There exist firearms and specialized cartidges (flechettes or otherwise) that are designed differently to operate consistently while underwater, as well as 'amphibious' firearms that work decently well submerged and not submerged, used on ambibious vehicles or by waterborne commandos like the Navy SEALs.
https://en.m.wikipedia.org/wiki/Underwater_firearm
Probably what is more common is a speargun, which usually is not a firearm, just releases a bunch of compressed gas of some kind to fire a spear... somewhat like a paintball gun/marker.
Although if you're deep underwater and your gun gets "wet" its probably because whatever kept you from being crushed into a pulp just failed.
Also, I'm curious if there were ever diver-on-diver firefights in any war. It seems more like a James Bond or Call of Duty thing than a real event
I'm sure navy seal teams are trained for aquatic fire fights. But the chances of any of them interacting with aquatic guard units are probably slim and if any have happened, are going to be classified.
This will sound like a joke, or out of the Red Alert series, but the US does literally train dolphins and other sea mammals to patrol Naval bases, search for naval mines, attach torpedo homing beacons to enemy ships, aid in search/rescue and equipment recovery...
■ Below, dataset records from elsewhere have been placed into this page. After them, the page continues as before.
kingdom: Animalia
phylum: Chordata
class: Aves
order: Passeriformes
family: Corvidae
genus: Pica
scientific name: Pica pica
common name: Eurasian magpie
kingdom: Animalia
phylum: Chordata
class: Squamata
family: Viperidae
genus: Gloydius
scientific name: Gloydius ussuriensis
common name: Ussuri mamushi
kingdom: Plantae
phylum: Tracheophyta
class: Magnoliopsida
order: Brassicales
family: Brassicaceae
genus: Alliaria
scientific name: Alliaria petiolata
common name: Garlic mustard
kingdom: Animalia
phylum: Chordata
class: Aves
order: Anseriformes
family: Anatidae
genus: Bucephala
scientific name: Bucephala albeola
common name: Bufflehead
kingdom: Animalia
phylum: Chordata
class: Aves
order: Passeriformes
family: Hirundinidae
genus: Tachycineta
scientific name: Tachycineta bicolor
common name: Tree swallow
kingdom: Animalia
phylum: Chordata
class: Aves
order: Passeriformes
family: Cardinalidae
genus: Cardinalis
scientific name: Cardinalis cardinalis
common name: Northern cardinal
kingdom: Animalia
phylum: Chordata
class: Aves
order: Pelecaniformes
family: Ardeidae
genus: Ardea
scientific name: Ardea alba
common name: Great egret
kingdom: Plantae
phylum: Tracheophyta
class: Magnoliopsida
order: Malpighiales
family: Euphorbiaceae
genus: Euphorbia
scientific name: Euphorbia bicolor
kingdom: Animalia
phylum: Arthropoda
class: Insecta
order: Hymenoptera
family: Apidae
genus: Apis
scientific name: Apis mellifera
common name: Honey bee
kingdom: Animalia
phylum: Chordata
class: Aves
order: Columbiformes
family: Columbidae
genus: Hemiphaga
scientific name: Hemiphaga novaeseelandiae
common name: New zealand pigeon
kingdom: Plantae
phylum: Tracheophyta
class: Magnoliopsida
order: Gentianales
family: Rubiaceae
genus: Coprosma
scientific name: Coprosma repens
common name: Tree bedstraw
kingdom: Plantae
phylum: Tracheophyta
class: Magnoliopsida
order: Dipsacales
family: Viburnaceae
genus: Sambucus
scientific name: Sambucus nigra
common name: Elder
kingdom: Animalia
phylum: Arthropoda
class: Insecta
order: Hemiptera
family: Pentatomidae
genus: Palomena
https://en.m.wikipedia.org/wiki/Military_marine_mammal
I do not know of a recorded instance of an actual man on man underwater fight... it would likely be absurdly classified by at least one, if not both sides.
Frogmen usually do things like sabotage of underwater assets like infrastructure (internet trunk lines, oil and gas pipelines) or plant or remove sonar beacons... or infiltrate into enemy territory to then later sabotage something just under the water line, or a bit inland.
The aggressor would not want to admit they were there, and the defender would almost certainly not want to admit their security perimeter had been breached, or would be unable to definitively assign blame unless they had very conclusive evidence, like a dead or captured frogman, or some kind of unnassailable, traceable materiel remnant.
Most aquatic guard units would be attacking an underwater commando team from the surface, using some kind of non human detection method to search for and locate underwater aggressors.
AFAIK nobody really maintains like a 24/7 underwater patrol of human divers to patrol sensitive areas. But I could be wrong.
I guess uh, email Jesse Ventura rofl, maybe he knows more?